I've meanwhile spent a little bit of time to look at the performance difference of just not keeping the file descriptors in darwintrace.dylib open, and it turns out that that really doesn't make a big difference one way or the other. So in addition to this being fixed in CMake, I'll probably follow up with a change that modifies trace mode to hopefully no longer create that many file descriptors.
comment:7 Changed 2 years ago by neverpanic (Clemens Lang)

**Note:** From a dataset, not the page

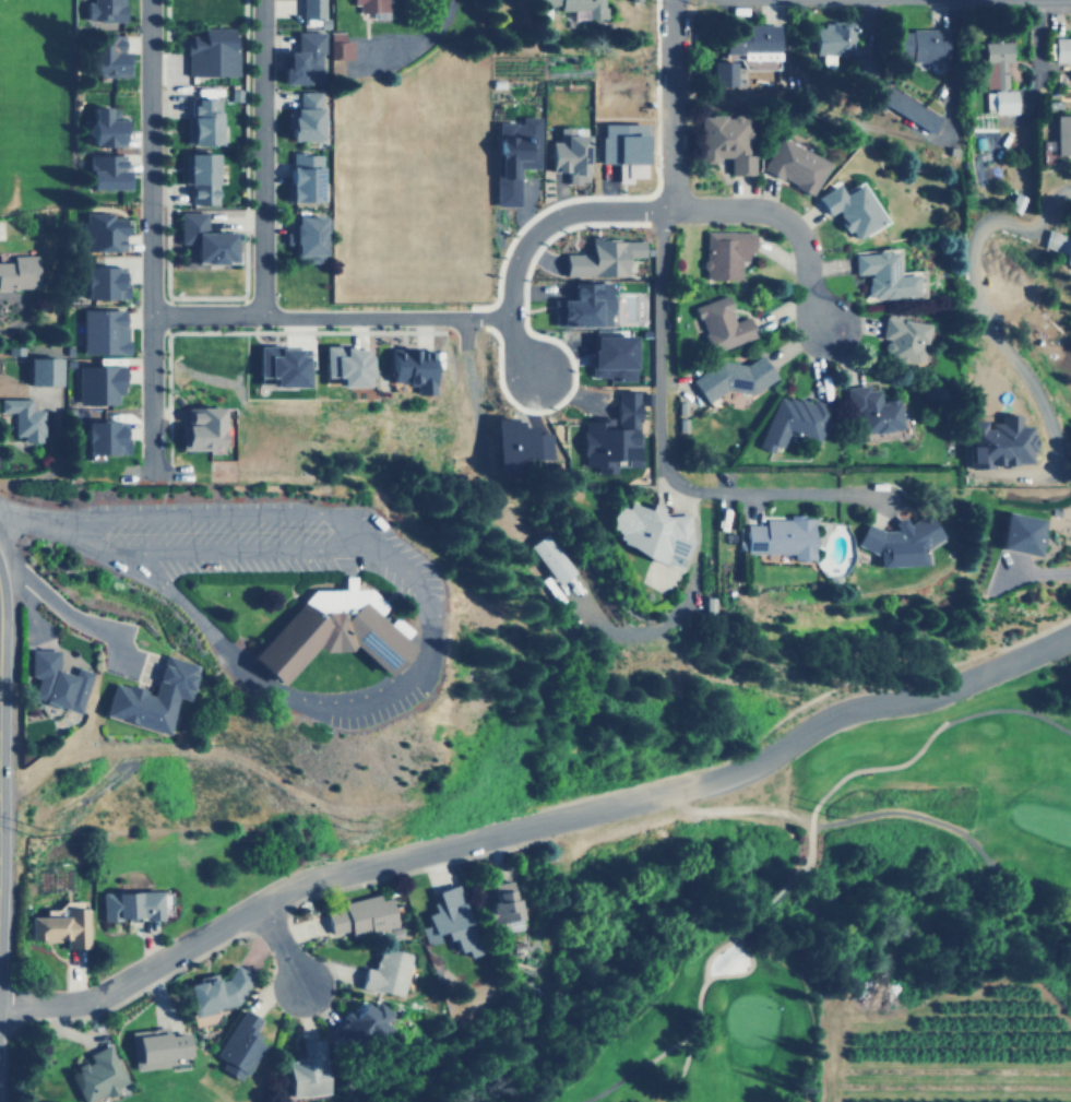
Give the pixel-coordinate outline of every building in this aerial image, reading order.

https://github.com/macports/macports-base/pull/255 may fix the file descriptor leak, turns out I forgot an fclose(3) in basically every exec.
comment:8 Changed 2 years ago by l2dy (Zero King)
| Cc: | l2dy added |
|---|
comment:9 Changed 2 years ago by chrstphrchvz (Christopher Chavez)
This ticket can be closed when cmake is updated to 3.23.0 as it incorporates the patch proposed here.
comment:10 Changed 2 years ago by cooljeanius (Eric Gallager)
| Cc: | cooljeanius added |
|---|
comment:11 Changed 22 months ago by neverpanic (Clemens Lang)
| Resolution: | → fixed |
|---|---|
| Status: | assigned → closed |
[661ded822f7411509d5a1869ab6ad76006aae497/macports-ports] updates to 3.23.2, so we can consider this solved.
Additionally, [34dcfa69c2eabc1f7eeb7658264d3ee3bb626ef6/macports-base] is also likely to fix this.
Trace mode should only use one file descriptor per thread in addition to what is being used without trace mode. I doubt that CMake's linking tests would usually use 1024 file descriptors, so that means there's probably a leak somewhere, possibly related to dynamically creating and destroying threads.
I'm in favor of sending this patch upstream, since from what I understand this will also lead to memory corruption if a CMake build ever tried to legitimately open more than 1024 files, right?
Thanks for the extensive debugging. I had seen those error messages before and traced them to the invocation of select(), but couldn't figure out what was wrong.